[Skeletal landmark data]
================
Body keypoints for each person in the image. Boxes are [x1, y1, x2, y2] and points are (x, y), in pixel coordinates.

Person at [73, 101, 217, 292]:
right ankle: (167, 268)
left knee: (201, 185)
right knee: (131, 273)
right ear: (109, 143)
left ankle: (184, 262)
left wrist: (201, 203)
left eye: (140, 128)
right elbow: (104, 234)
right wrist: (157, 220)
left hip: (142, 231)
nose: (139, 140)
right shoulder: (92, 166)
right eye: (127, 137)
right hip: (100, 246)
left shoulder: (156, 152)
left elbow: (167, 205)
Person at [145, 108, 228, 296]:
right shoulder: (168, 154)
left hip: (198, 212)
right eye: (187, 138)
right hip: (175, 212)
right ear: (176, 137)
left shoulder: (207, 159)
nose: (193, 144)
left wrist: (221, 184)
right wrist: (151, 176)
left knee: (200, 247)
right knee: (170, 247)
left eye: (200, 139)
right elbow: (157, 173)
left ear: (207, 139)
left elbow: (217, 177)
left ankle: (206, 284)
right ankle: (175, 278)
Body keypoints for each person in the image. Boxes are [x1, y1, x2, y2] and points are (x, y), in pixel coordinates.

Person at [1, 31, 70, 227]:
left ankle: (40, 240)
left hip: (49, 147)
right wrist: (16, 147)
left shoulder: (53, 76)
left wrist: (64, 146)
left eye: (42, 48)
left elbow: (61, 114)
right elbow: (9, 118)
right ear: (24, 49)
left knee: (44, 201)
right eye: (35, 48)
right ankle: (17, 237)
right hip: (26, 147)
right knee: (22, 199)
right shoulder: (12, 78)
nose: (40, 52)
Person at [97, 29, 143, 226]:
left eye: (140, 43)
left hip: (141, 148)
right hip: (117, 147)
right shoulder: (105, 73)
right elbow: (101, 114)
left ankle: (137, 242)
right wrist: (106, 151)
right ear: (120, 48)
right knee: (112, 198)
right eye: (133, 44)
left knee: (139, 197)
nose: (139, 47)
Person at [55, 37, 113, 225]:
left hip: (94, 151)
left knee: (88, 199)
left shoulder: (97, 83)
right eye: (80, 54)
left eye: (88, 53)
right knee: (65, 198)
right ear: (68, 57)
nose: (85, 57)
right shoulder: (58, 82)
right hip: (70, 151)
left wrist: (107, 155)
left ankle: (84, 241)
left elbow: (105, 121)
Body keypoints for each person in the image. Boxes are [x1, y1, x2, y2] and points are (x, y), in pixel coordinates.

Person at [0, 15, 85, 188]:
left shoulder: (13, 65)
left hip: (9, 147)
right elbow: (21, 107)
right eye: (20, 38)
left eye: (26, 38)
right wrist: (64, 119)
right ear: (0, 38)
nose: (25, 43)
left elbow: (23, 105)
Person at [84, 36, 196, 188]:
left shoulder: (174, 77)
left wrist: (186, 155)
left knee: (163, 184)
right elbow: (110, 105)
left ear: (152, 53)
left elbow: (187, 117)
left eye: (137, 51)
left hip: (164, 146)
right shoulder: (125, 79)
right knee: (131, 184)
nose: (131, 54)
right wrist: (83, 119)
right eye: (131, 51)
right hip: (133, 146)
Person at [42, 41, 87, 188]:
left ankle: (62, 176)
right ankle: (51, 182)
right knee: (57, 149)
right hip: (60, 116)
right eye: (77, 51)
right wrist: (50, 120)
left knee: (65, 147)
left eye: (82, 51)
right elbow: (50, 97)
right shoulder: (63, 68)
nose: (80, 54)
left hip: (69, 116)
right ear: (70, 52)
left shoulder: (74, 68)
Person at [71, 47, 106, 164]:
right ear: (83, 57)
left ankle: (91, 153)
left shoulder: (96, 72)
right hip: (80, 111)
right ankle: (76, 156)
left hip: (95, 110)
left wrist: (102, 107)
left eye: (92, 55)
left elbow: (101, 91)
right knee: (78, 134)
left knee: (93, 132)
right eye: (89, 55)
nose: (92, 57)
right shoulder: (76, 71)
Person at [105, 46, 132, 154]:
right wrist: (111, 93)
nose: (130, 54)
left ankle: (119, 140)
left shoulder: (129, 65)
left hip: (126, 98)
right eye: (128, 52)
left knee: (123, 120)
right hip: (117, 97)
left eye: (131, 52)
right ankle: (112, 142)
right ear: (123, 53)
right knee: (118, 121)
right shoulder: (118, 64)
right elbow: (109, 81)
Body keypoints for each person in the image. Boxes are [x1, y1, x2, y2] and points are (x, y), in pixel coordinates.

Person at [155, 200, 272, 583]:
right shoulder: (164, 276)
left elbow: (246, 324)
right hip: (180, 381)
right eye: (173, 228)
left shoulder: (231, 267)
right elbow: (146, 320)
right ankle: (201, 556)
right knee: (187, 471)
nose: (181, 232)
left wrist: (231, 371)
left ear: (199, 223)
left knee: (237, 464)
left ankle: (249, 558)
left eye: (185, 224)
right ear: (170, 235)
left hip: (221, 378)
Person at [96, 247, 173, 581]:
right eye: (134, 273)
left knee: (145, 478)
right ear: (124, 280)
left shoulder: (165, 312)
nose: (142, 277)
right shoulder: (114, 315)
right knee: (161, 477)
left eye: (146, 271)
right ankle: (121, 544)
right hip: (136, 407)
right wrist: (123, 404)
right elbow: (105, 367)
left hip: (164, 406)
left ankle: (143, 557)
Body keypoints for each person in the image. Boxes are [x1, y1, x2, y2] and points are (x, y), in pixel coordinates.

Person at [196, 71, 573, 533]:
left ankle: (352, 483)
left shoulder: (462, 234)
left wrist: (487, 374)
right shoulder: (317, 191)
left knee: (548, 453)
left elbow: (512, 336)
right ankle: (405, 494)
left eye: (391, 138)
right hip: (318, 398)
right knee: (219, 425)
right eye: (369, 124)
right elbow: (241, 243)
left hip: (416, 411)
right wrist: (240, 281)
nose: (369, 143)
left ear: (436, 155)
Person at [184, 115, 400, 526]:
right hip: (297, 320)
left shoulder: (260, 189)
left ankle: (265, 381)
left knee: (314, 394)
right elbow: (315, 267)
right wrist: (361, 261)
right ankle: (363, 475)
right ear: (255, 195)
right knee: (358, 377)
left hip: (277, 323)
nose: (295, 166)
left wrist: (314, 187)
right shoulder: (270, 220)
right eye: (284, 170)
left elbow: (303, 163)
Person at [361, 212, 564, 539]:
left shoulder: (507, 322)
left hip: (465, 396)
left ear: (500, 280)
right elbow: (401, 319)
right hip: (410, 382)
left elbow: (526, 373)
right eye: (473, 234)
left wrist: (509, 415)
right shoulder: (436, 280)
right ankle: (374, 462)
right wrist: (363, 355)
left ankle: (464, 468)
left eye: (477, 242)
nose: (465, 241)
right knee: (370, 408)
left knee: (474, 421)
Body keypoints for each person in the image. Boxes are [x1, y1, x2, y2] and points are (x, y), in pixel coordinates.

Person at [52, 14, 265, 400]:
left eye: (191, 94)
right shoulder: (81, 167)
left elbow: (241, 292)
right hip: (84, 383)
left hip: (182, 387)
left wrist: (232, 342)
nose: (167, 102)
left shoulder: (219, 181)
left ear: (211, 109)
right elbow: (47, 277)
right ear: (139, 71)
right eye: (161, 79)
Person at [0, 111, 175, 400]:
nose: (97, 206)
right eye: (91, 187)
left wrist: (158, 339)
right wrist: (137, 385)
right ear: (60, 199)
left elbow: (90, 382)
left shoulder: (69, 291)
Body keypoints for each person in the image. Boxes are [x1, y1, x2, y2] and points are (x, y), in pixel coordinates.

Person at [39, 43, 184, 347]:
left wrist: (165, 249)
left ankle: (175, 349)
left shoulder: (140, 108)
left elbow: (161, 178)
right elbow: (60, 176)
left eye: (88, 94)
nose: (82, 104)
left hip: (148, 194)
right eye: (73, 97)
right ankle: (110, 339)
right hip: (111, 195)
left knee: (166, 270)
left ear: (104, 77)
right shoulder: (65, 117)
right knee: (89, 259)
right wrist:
================
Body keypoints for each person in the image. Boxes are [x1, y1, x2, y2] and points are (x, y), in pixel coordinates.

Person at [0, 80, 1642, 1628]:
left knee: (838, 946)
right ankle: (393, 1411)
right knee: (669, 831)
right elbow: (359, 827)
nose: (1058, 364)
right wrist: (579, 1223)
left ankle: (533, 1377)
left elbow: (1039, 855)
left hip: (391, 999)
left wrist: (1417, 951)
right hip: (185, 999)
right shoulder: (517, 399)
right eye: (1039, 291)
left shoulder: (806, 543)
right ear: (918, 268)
================
Directions: When the line with "right hip: (180, 381)" is reached in the data above, start copying there, and copy each line exactly until the line with "right hip: (297, 320)" has been copied; copy nothing else.

Answer space:
right hip: (180, 381)
right eye: (173, 228)
left shoulder: (231, 267)
right elbow: (146, 320)
right ankle: (201, 556)
right knee: (187, 471)
nose: (181, 232)
left wrist: (231, 371)
left ear: (199, 223)
left knee: (237, 464)
left ankle: (249, 558)
left eye: (185, 224)
right ear: (170, 235)
left hip: (221, 378)
Person at [96, 247, 173, 581]:
right eye: (134, 273)
left knee: (145, 478)
right ear: (124, 280)
left shoulder: (165, 312)
nose: (142, 277)
right shoulder: (114, 315)
right knee: (161, 477)
left eye: (146, 271)
right ankle: (121, 544)
right hip: (136, 407)
right wrist: (123, 404)
right elbow: (105, 367)
left hip: (164, 406)
left ankle: (143, 557)
Body keypoints for each person in the image. Boxes are [x1, y1, x2, y2] and points are (x, y), in pixel coordinates.

Person at [196, 71, 573, 533]:
left ankle: (352, 483)
left shoulder: (462, 234)
left wrist: (487, 374)
right shoulder: (317, 191)
left knee: (548, 453)
left elbow: (512, 336)
right ankle: (405, 494)
left eye: (391, 138)
right hip: (318, 398)
right knee: (219, 425)
right eye: (369, 124)
right elbow: (241, 243)
left hip: (416, 411)
right wrist: (240, 281)
nose: (369, 143)
left ear: (436, 155)
Person at [184, 115, 400, 526]:
right hip: (297, 320)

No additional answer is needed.